• [What the task asks]
Among the lines below, copy exactly those from the one with "19: (412, 183, 2.81)" through the one with "39: (313, 400, 3.94)", counting both ends.

---+---

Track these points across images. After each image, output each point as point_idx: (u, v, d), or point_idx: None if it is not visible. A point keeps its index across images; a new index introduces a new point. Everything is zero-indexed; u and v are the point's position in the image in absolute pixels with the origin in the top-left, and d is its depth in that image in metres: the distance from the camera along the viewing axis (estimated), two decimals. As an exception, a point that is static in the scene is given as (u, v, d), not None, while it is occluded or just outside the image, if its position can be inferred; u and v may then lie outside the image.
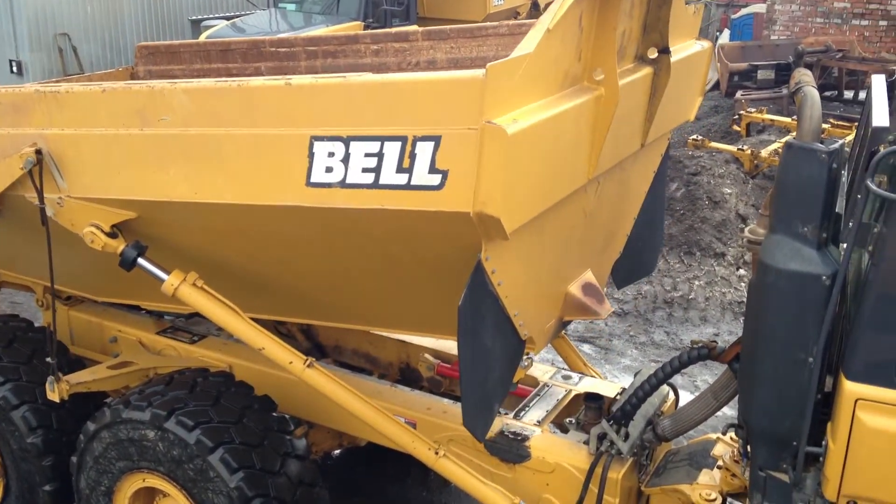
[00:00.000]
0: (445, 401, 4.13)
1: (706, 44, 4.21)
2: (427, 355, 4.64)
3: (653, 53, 3.63)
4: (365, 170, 2.87)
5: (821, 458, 2.98)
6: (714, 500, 3.55)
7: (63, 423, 4.28)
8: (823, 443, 2.97)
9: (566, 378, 4.40)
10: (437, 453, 3.63)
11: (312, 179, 2.96)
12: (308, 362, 3.62)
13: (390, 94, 2.83)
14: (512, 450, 3.80)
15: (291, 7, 14.74)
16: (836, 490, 2.94)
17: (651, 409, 3.83)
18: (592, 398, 4.03)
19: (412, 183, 2.81)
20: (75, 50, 14.07)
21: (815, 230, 2.89)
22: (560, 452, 3.77)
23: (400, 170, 2.82)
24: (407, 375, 4.75)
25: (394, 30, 5.10)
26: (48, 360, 4.02)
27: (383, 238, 3.14)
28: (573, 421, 4.02)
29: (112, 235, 3.56)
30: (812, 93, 3.02)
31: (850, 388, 2.82)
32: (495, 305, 3.10)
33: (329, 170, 2.92)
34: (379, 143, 2.82)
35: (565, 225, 3.48)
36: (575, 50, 3.06)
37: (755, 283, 3.08)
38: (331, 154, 2.91)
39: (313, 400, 3.94)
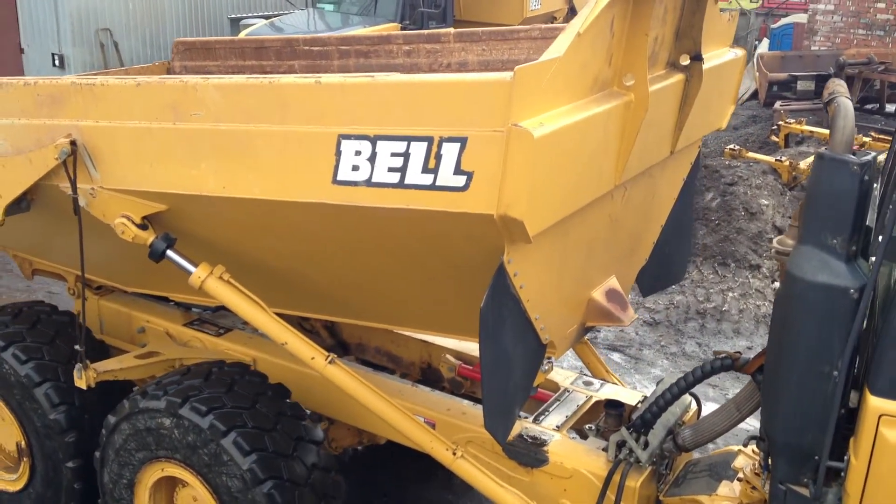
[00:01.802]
0: (465, 402, 4.13)
1: (740, 52, 4.18)
2: (448, 356, 4.64)
3: (685, 60, 3.60)
4: (391, 169, 2.89)
5: (842, 474, 2.94)
6: None
7: (85, 401, 4.34)
8: (846, 458, 2.92)
9: (587, 384, 4.38)
10: (454, 454, 3.63)
11: (339, 177, 2.98)
12: (330, 359, 3.64)
13: (418, 95, 2.84)
14: (530, 454, 3.79)
15: (329, 7, 14.86)
16: None
17: (672, 419, 3.80)
18: (613, 405, 4.01)
19: (437, 183, 2.82)
20: (116, 45, 14.30)
21: (844, 242, 2.85)
22: (578, 458, 3.76)
23: (425, 170, 2.82)
24: (428, 375, 4.75)
25: (426, 31, 5.11)
26: (77, 347, 4.09)
27: (407, 237, 3.15)
28: (593, 427, 4.00)
29: (142, 227, 3.60)
30: (845, 103, 2.99)
31: (874, 404, 2.78)
32: (517, 309, 3.10)
33: (355, 168, 2.94)
34: (405, 143, 2.84)
35: (590, 230, 3.47)
36: (605, 55, 3.06)
37: (782, 294, 3.04)
38: (357, 153, 2.92)
39: (334, 396, 3.97)
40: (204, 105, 3.21)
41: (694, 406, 4.04)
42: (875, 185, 3.05)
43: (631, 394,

---+---

• [Solution to this exercise]
19: (412, 183, 2.81)
20: (75, 50, 14.07)
21: (815, 230, 2.89)
22: (560, 452, 3.77)
23: (400, 170, 2.82)
24: (407, 375, 4.75)
25: (394, 30, 5.10)
26: (48, 360, 4.02)
27: (383, 238, 3.14)
28: (573, 421, 4.02)
29: (112, 235, 3.56)
30: (812, 93, 3.02)
31: (850, 388, 2.82)
32: (495, 305, 3.10)
33: (329, 170, 2.92)
34: (379, 143, 2.82)
35: (565, 225, 3.48)
36: (575, 50, 3.06)
37: (755, 283, 3.08)
38: (331, 154, 2.91)
39: (313, 400, 3.94)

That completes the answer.